VIGILÂNCIA CÓSTICA
À minha porta, quase todas as manhãs, depois das dez, surge uma rebrilhante viatura com dois imponentes agentes da autoridade. Encostam ao passeio, num local de estacionamento proibido, ocupando uma preciosa faixa de rodagem. Os dois senhores abrem as portas e materializam-se na via pública. Colocam os bivaques nas nobres cabeças. Depois, um abre a quinta porta. Outro, cuidadosamente, coloca um lap-top na prateleira da mala. Durante estes preparativos, surge um cowboy, alcandorado em potente motociclo. Põe a moto em cima do passeio, tira o capacete, coloca o bivaque no ínclito toutiço. Neste momento, outra viatura, que pára à esquina, despeja mais um senhor, também de bivaque. Postas assim as tropas em linha de batalha, o serviço começa. Consiste o mesmo em mandar parar os automobilistas e em passar revista a documentos, triângulos, casaquinhos amarelos, guias de remessa, e mais tudo o que possa falhar e dar lugar a prestimosas multas. Fazem-se investigações no lap-top, a fim de ver o que, sobre os suspeitos, consta nos arquivos da organização. Segue-se a digitalização da identidade dos prevaricadores, o devido registo dos malefícios causados à sociedade, e a contabilização das penas aplicadas.

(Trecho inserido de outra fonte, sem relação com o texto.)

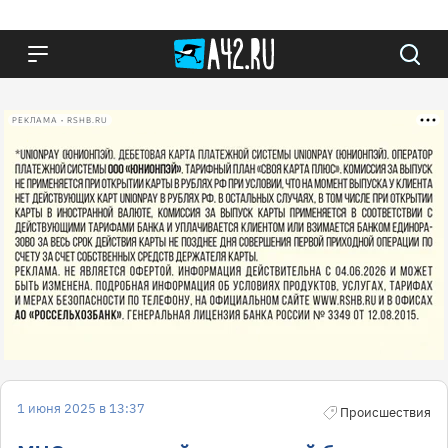
РЕКЛАМА • RSHB.RU
1 июня 2025 в 13:37
Происшествия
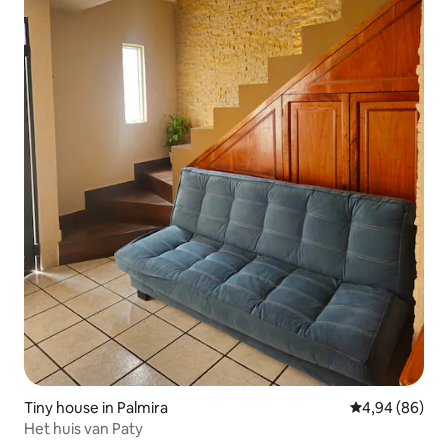
Tiny house in Palmira
Gemiddelde be
4,94 (86)
Het huis van Paty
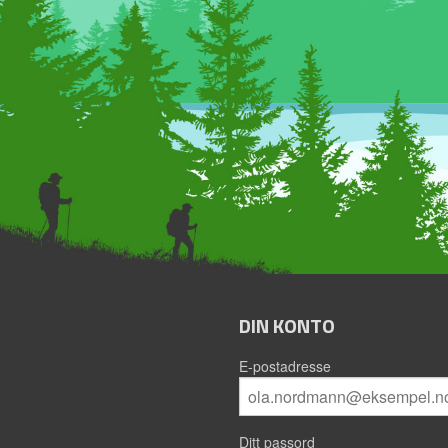
DIN KONTO
E-postadresse
Ditt passord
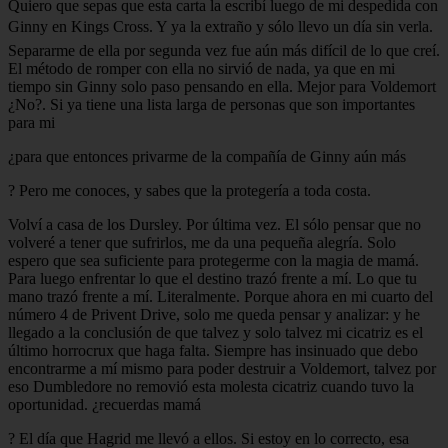
Quiero que sepas que esta carta la escribí luego de mi despedida con
Ginny en Kings Cross. Y ya la extraño y sólo llevo un día sin verla.
Separarme de ella por segunda vez fue aún más difícil de lo que creí.
El método de romper con ella no sirvió de nada, ya que en mi
tiempo sin Ginny solo paso pensando en ella. Mejor para Voldemort
¿No?. Si ya tiene una lista larga de personas que son importantes
para mi
¿para que entonces privarme de la compañía de Ginny aún más
? Pero me conoces, y sabes que la protegería a toda costa.
Volví a casa de los Dursley. Por última vez. El sólo pensar que no
volveré a tener que sufrirlos, me da una pequeña alegría. Solo
espero que sea suficiente para protegerme con la magia de mamá.
Para luego enfrentar lo que el destino trazó frente a mí. Lo que tu
mano trazó frente a mí. Literalmente. Porque ahora en mi cuarto del
número 4 de Privent Drive, solo me queda pensar y analizar: y he
llegado a la conclusión de que talvez y solo talvez mi cicatriz es el
último horrocrux que haga falta. Siempre has insinuado que debo
encontrarme a mí mismo para poder destruir a Voldemort, talvez por
eso Dumbledore no removió esta molesta cicatriz cuando tuvo la
oportunidad. ¿recuerdas mamá
? El día que Hagrid me llevó a ellos. Si estoy en lo correcto, esa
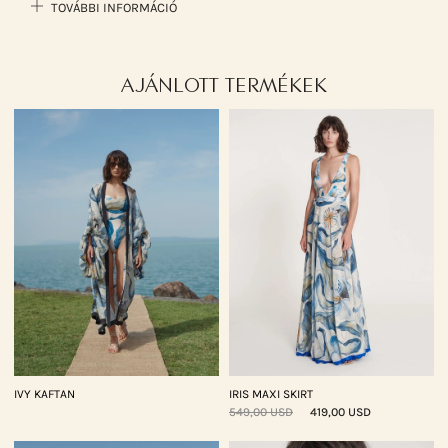
TOVÁBBI INFORMÁCIÓ
AJÁNLOTT TERMÉKEK
IVY KAFTAN
IRIS MAXI SKIRT
549,00 USD
419,00 USD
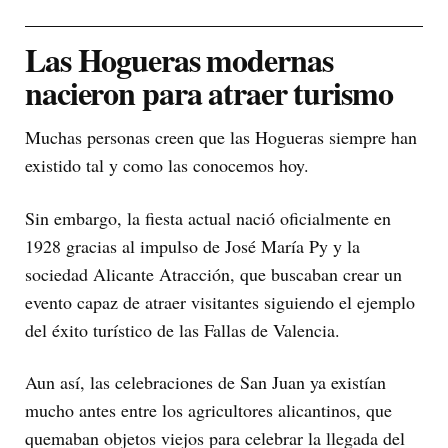
Las Hogueras modernas
nacieron para atraer turismo
Muchas personas creen que las Hogueras siempre han
existido tal y como las conocemos hoy.
Sin embargo, la fiesta actual nació oficialmente en
1928 gracias al impulso de José María Py y la
sociedad Alicante Atracción, que buscaban crear un
evento capaz de atraer visitantes siguiendo el ejemplo
del éxito turístico de las Fallas de Valencia.
Aun así, las celebraciones de San Juan ya existían
mucho antes entre los agricultores alicantinos, que
quemaban objetos viejos para celebrar la llegada del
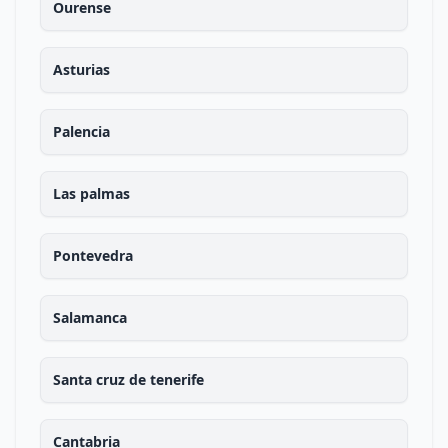
Ourense
Asturias
Palencia
Las palmas
Pontevedra
Salamanca
Santa cruz de tenerife
Cantabria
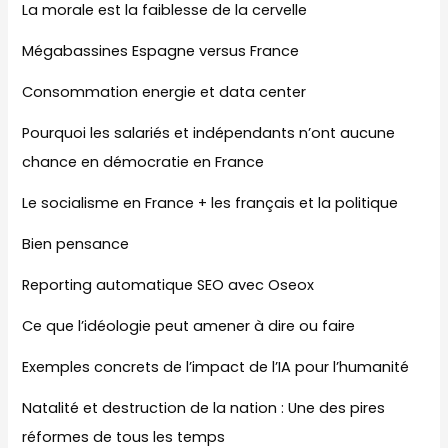
La morale est la faiblesse de la cervelle
Mégabassines Espagne versus France
Consommation energie et data center
Pourquoi les salariés et indépendants n’ont aucune
chance en démocratie en France
Le socialisme en France + les français et la politique
Bien pensance
Reporting automatique SEO avec Oseox
Ce que l’idéologie peut amener à dire ou faire
Exemples concrets de l’impact de l’IA pour l’humanité
Natalité et destruction de la nation : Une des pires
réformes de tous les temps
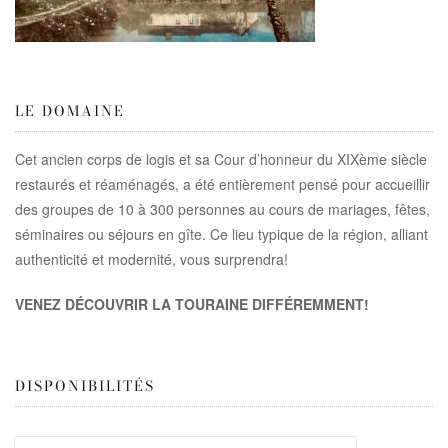
LE DOMAINE
Cet ancien corps de logis et sa Cour d’honneur du XIXème siècle
restaurés et réaménagés, a été entièrement pensé pour accueillir
des groupes de 10 à 300 personnes au cours de mariages, fêtes,
séminaires ou séjours en gîte. Ce lieu typique de la région, alliant
authenticité et modernité, vous surprendra!
VENEZ DÉCOUVRIR LA TOURAINE DIFFÉREMMENT!
DISPONIBILITÉS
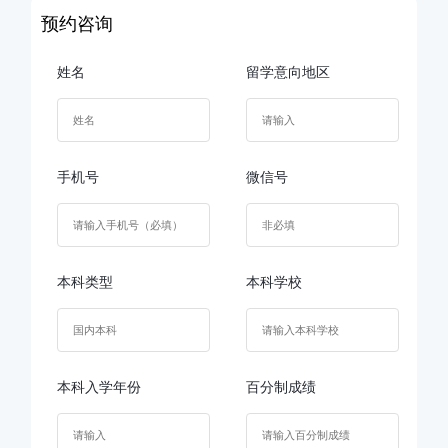
预约咨询
姓名
留学意向地区
手机号
微信号
本科类型
本科学校
本科入学年份
百分制成绩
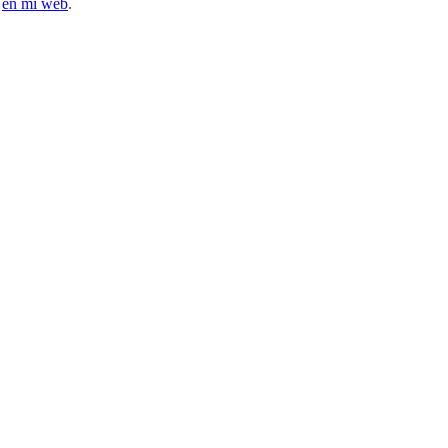
l
en mi web
.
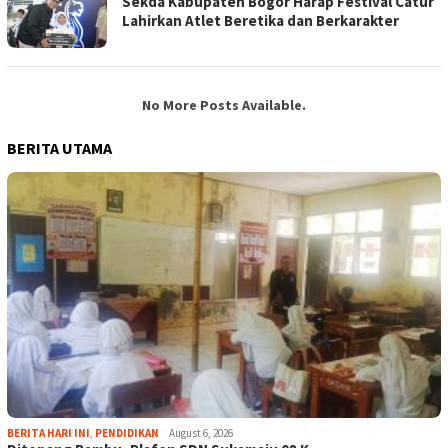
Sekda Kabupaten Bogor Harap Festival Catur
Lahirkan Atlet Beretika dan Berkarakter
No More Posts Available.
BERITA UTAMA
BERITA HARI INI
,
PENDIDIKAN
August 6, 2026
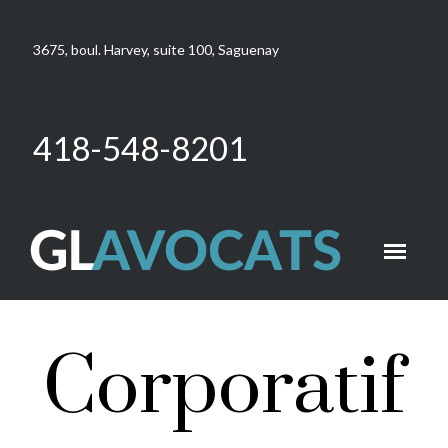
3675, boul. Harvey, suite 100, Saguenay
418-548-8201
Corporatif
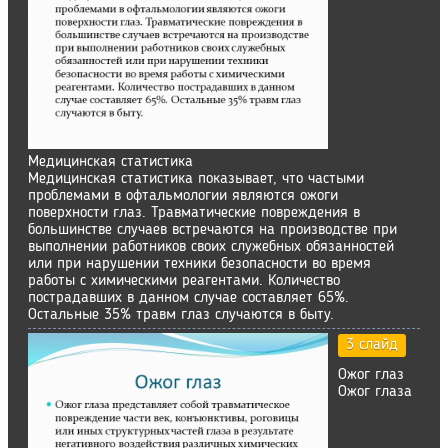
Медицинская статистика
Медицинская статистика показывает, что частыми
проблемами в офтальмологии являются ожоги
поверхности глаз. Травматические повреждения в
большинстве случаев встречаются на производстве при
выполнении работников своих служебных обязанностей
или при нарушении техники безопасности во время
работы с химическими реагентами. Количество
пострадавших в данном случае составляет 65%.
Остальные 35% травм глаз случаются в быту.
3 слайд
Ожог глаз
Ожог глаза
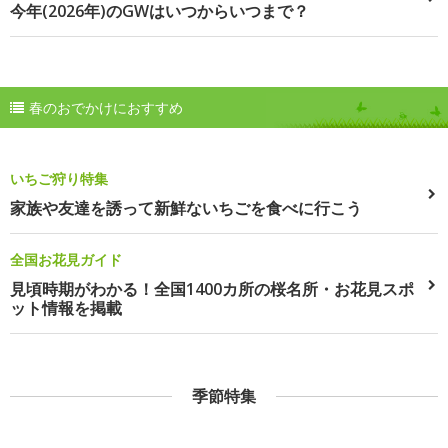
今年(2026年)のGWはいつからいつまで？
春のおでかけにおすすめ
いちご狩り特集
家族や友達を誘って新鮮ないちごを食べに行こう
全国お花見ガイド
見頃時期がわかる！全国1400カ所の桜名所・お花見スポ
ット情報を掲載
季節特集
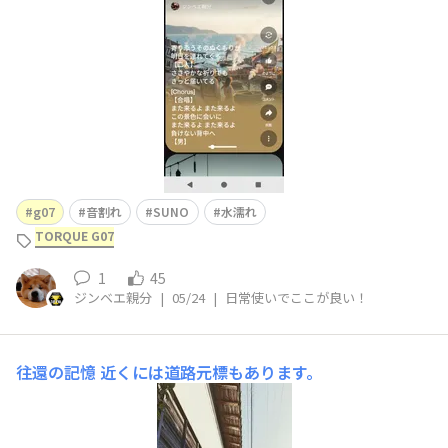
込んで、さらに石鹸でじゃぶじゃぶ洗ってみて、その前後
で音楽を再生させた、というわけです。結果は、まあ音割
れはし
g07
音割れ
SUNO
水濡れ
TORQUE G07
1
45
ジンベエ親分
|
05/24
|
日常使いでここが良い！
往還の記憶
近くには道路元標もあります。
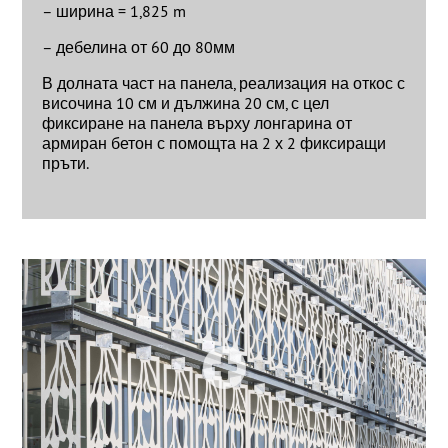
– ширина = 1,825 m
– дебелина от 60 до 80мм
В долната част на панела, реализация на откос с
височина 10 см и дължина 20 см, с цел
фиксиране на панела върху лонгарина от
армиран бетон с помощта на 2 х 2 фиксиращи
пръти.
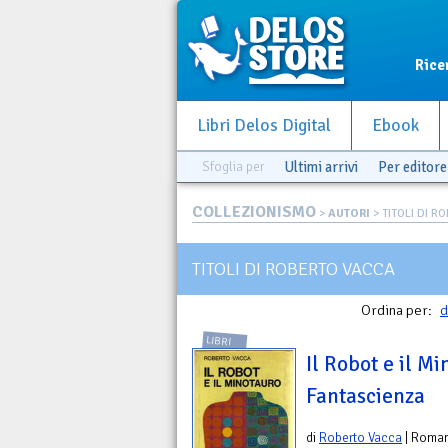
Rice
Libri Delos Digital
Ebook
Sfoglia per
Ultimi arrivi
Per editore
COLLEZIONISMO
>
AUTORI
> TITOLI DI R
TITOLI DI ROBERTO VACCA
Ordina per:
d
LIBRI
Il Robot e il Mi
Fantascienza
di
Roberto Vacca
| Roma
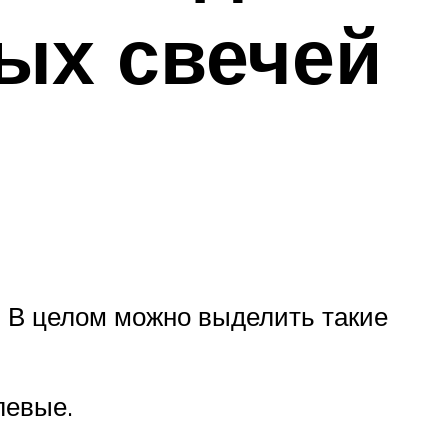
ых свечей
. В целом можно выделить такие
левые.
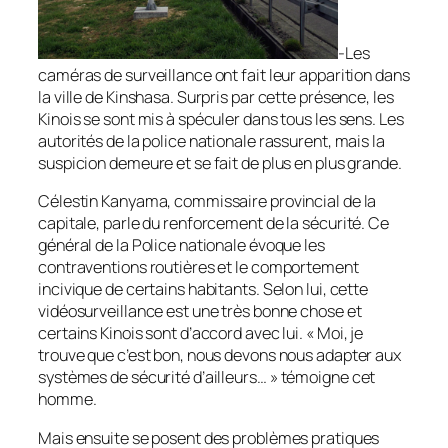
-Les
caméras de surveillance ont fait leur apparition dans
la ville de Kinshasa. Surpris par cette présence, les
Kinois se sont mis à spéculer dans tous les sens. Les
autorités de la police nationale rassurent, mais la
suspicion demeure et se fait de plus en plus grande.
Célestin Kanyama, commissaire provincial de la
capitale, parle du renforcement de la sécurité. Ce
général de la Police nationale évoque les
contraventions routières et le comportement
incivique de certains habitants. Selon lui, cette
vidéosurveillance est une très bonne chose et
certains Kinois sont d’accord avec lui. «
Moi, je
trouve que c’est bon, nous devons nous adapter aux
systèmes de sécurité d’ailleurs…
» témoigne cet
homme.
Mais ensuite se posent des problèmes pratiques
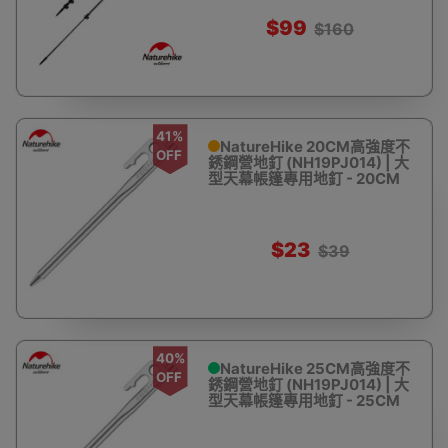
$99
$160
41%
NatureHike 20CM高強度不
OFF
銹鋼營地釘 (NH19PJ014) | 大
型天幕帳篷專用地釘 - 20CM
$23
$39
40%
NatureHike 25CM高強度不
OFF
銹鋼營地釘 (NH19PJ014) | 大
型天幕帳篷專用地釘 - 25CM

E assim se passa uma calma e lucrativa manhã.
Nas barbas dos mesmos polícias há uma rua onde, todos os dias, se pratica o estacionamento em segunda fila. Mais adiante, dezenas de selvagens deixam os carros numa faixa de rodagem onde há sinais de estacionamento proibido, à porta de um parque de estacionamento subterrâneo e a cinquenta metros de outro, ao ar livre. Os distintos funcionários da EMEL nada fazem, nem a uns nem a outros, uma vez que estão fora da sua jurisdição. Dedicam-se tão só a, cuidadosamente, multar e rebocar os que estão bem estacionados mas sem dístico. Os agentes da autoridade, esses, ainda menos ligam a tais actividades. Aqui há dias, tive a ousadia de, humilde e contidamente, perguntar aos excelentíssimos agentes porque não ocupavam o seu tempo a incomodar quem, efectivamente, perturba a vida de terceiros, em vez de serem os próprios a dar o exemplo. Ao que me foi respondido, com a sobranceria própria do poder, primeiro, que não tinha nada com isso, segundo, que a “autoridade” estava no cumprimento de uma missão dedicada a carros em movimento e não a carros parados (mesmo que em segunda fila e/ou a perturbar o trânsito, pensei eu, mas tive medo de o dizer).
Assim vai o costismo em Lisboa. Nem o Santo António nos vale, já que a “autoridade” manda muito mais que o pobre do santinho.